With those or any other images coming from the district’s 125 high-definition cameras, TMC personnel can pan, tilt and zoom with barely the lift of a finger.

Caltrans cameras’ live video feeds generally are accessible via QuickMap, but District 3’s TMC has the unique ability to “toggle off” public access to the images when appropriate. Examples include protecting the privacy of people when cameras zoom in on accidents, or ensuring that CHP officers, Caltrans maintenance crews and other emergency response teams can address roadway issues as efficiently as possible.

“That’s helpful to us,” Alconcel said about the toggling feature, “and I think it will be helpful to other districts because you really need that to manage that incident.”

From the scene, an app lets Caltrans maintenance crew leaders use their cellphones to live-stream video images that give TMC folks a better idea of what steps they should take. Drone shots can be incorporated, too. District 3 electrical engineers use a TMC workshop to manufacture different types of cords and antenna equipment that make such communications possible despite the high-altitude remoteness of some traffic incidents along Interstate 80 and U.S. Route 50.

District 3 TMC chief Brian Alconcel

Brian Alconcel, manager of District 3’s Traffic Management Center, in his office last month talks about the site’s technological advances.

District 3’s TMC innovations extend beyond the main operations area.
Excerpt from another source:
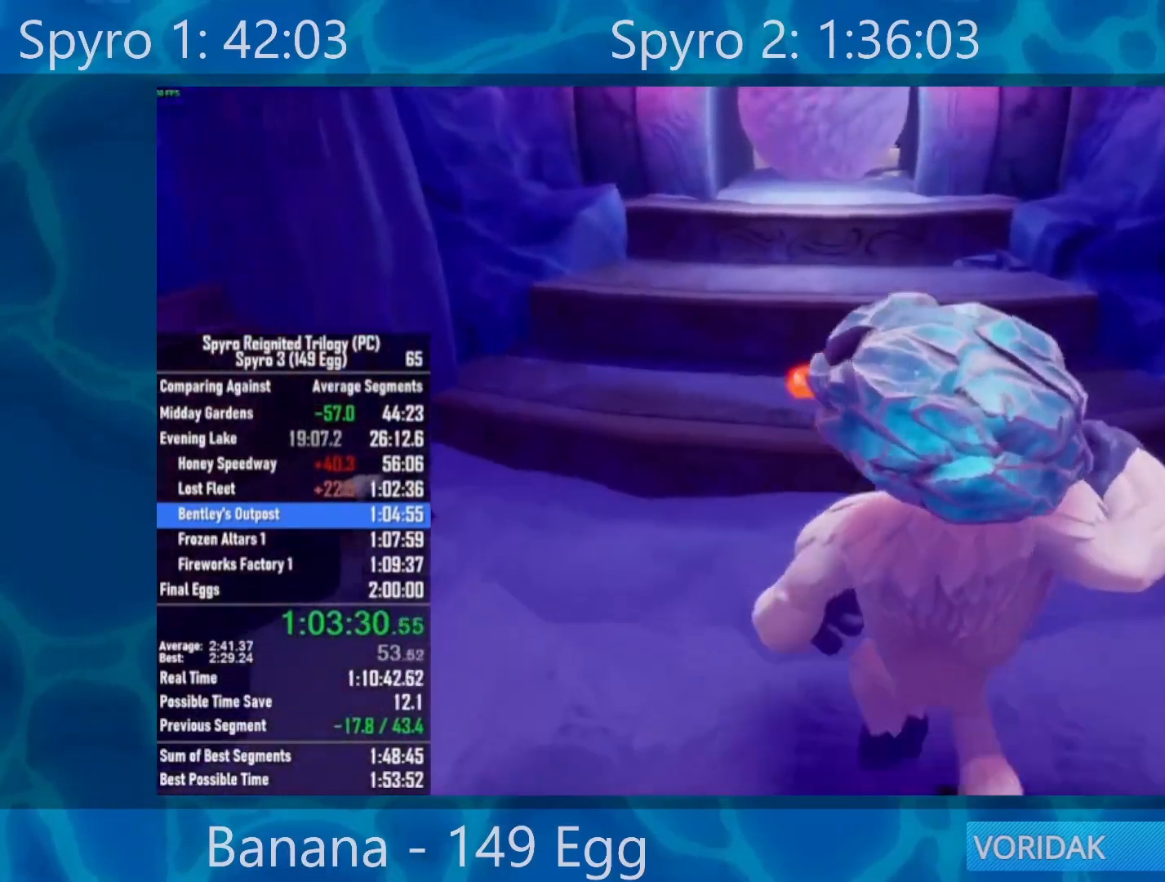
{"buttons": [], "left_stick": "up", "right_stick": "center", "events": [[233, "A", "down"], [400, "A", "up"]]}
The site also has a sophisticated conference room that can be used for training purposes, too. “It’s actually supporting the other district officers,” said Office of System Operations Chief Joe Rouse, who accompanied Alconcel and CT News on the tour. “It’s basically a very large hub, not just localized to TMC operations.”

The center’s 34,200-square-foot building opened in 1999.

“It was designed to withstand higher seismic loads. It’s outside of flood plains, and it’s built to operate 24/7,” said Alconcel, adding that locker rooms, a full kitchen and – across the street – a Costco warehouse come in handy during crises. The building “has security everywhere, everything’s access-badged. We have an onsite 750-kilowatt generator, onsite diesel fuel, too.”

Even the landscaping has been updated. By 2004, fast-growing trees’ roots has pushed up sidewalks, and asphalt patching tried to tame the bumps and cracks. District 3 executives ordered an outdoor re-do that gives the site an impressive appearance. With drought concerns having receded, the building is routinely washed now, too.

“We’ve got people from Singapore, from Africa, all these people coming in here,” Alconcel said. “We don’t want them tripping and hurting themselves, and also we don’t want it to be an eyesore.”

Transportation officials from near and far are visiting District 3’s TMC to gather ideas they can take home to improve their own operations.

“Brian and his team have not been shy to share what they’ve done and talk about how it’s been done,” Rouse said. “The key is just getting the resources to the districts to be able to do that. And we’re slowly but surely heading that way. This is my vision, as the overall statewide program manager. We want to get everybody using the same types of systems. …

“The initial vision for the TMCs was that they would be able to cover for each other,” Rouse continued. “It’s not evolved that way. I want to change that. That is a personal goal for me is to get everybody using the same type of system. …

“We’re all working together to help achieve this common vision for the TMCs so that they’re able to do the job for the people that they were originally intended to do.”